NEXT WEEK: NCUA budget briefing, board meeting set

Also: CRA comments due, MSB and CoME-IN committees meet

The National Credit Union Administration (NCUA) Board holds a public briefing on its 2018-19 budget, and – the following day – a regular board meeting to consider two final rules, and proposing an additional rule.

The Wednesday (Oct. 18) briefing is designed to update the public on the spending plans for the agency over the next two years; public comments at the briefing (in form of testimony) is also being accepted. The agency has proposed a 2018 budget of $321 million.

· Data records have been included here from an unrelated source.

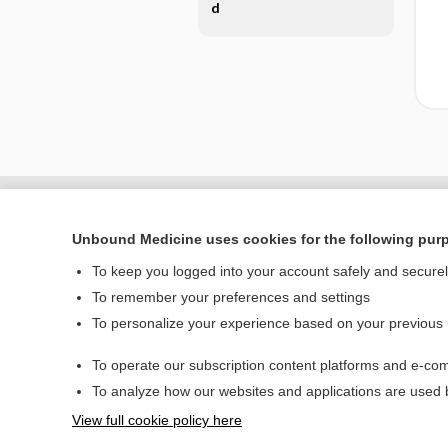
d
Unbound Medicine uses cookies for the following pur
To keep you logged into your account safely and secure
To remember your preferences and settings
To personalize your experience based on your previous
To operate our subscription content platforms and e-com
Home
To analyze how our websites and applications are used
Contact Us
View full cookie policy here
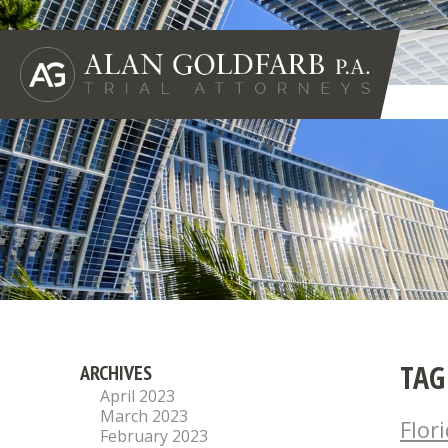
TAG
ARCHIVES
April 2023
March 2023
Flor
February 2023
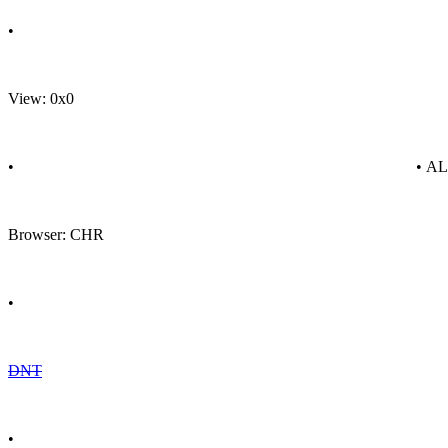
•
View: 0x0
•
• A
Browser: CHR
•
DNT
•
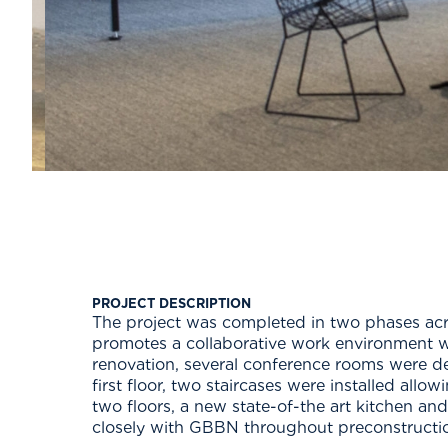
PROJECT DESCRIPTION
The project was completed in two phases acros
promotes a collaborative work environment 
renovation, several conference rooms were d
first floor, two staircases were installed allo
two floors, a new state-of-the art kitchen an
closely with GBBN throughout preconstructi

The Thursday (Oct. 19) board meeting will consider final rules on procedures for its supervisory review committee and on its appeals processes.

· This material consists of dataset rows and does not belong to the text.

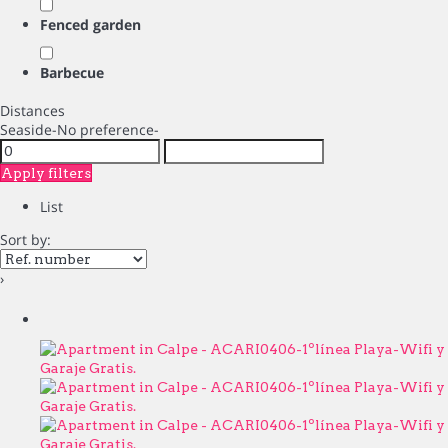
Fenced garden
Barbecue
Distances
Seaside
-No preference-
Apply filters
List
Sort by:
›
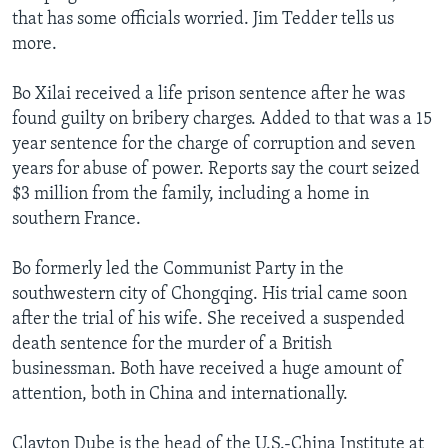
that has some officials worried. Jim Tedder tells us
more.
Bo Xilai received a life prison sentence after he was
found guilty on bribery charges. Added to that was a 15
year sentence for the charge of corruption and seven
years for abuse of power. Reports say the court seized
$3 million from the family, including a home in
southern France.
Bo formerly led the Communist Party in the
southwestern city of Chongqing. His trial came soon
after the trial of his wife. She received a suspended
death sentence for the murder of a British
businessman. Both have received a huge amount of
attention, both in China and internationally.
Clayton Dube is the head of the U.S.-China Institute at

The proposal rule will focus on capital planning and supervisory stress testing. Additionally, the board will consider issuing a request for information on electronic loan, deposit and investment data collection.

Also next week:

  • Tuesday, Oct. 17: The Mutual Savings Association Advisory Committee (MSAAC) of the Office of the Office of the Comptroller of the Currency (OCC) meets to discuss continued health and viability and other issues of concern to mutual savings associations.
  • Wednesday, Oct. 18: The FDIC Advisory Committee on Economic Inclusion (ComE–IN), which provides advice and recommendations on initiatives to expand access to banking services by underserved populations, will hold a meeting to discuss: Safe Accounts; 2016 FDIC Bank Survey Results; Financial Inclusion for Persons with Disabilities; Update on Neighborhood Access to Bank Branches
  • Friday, Oct. 20: Comments are due on a joint proposal to amend regulations implementing the Community Reinvestment Act (CRA) to update the existing definitions of “home mortgage loan” and “consumer loan,” related cross references, and the public file content requirements to conform recent revisions made by the Consumer Financial Protection Bureau (CFPB) to Regulation C, which implements the Home Mortgage Disclosure Act (HMDA), and to remove obsolete references to the Neighborhood Stabilization Program (NSP). The proposal was made by the Office of the Comptroller of the Currency (OCC), the Board of Governors of the Federal Reserve System (Board), and the Federal Deposit Insurance Corporation (FDIC).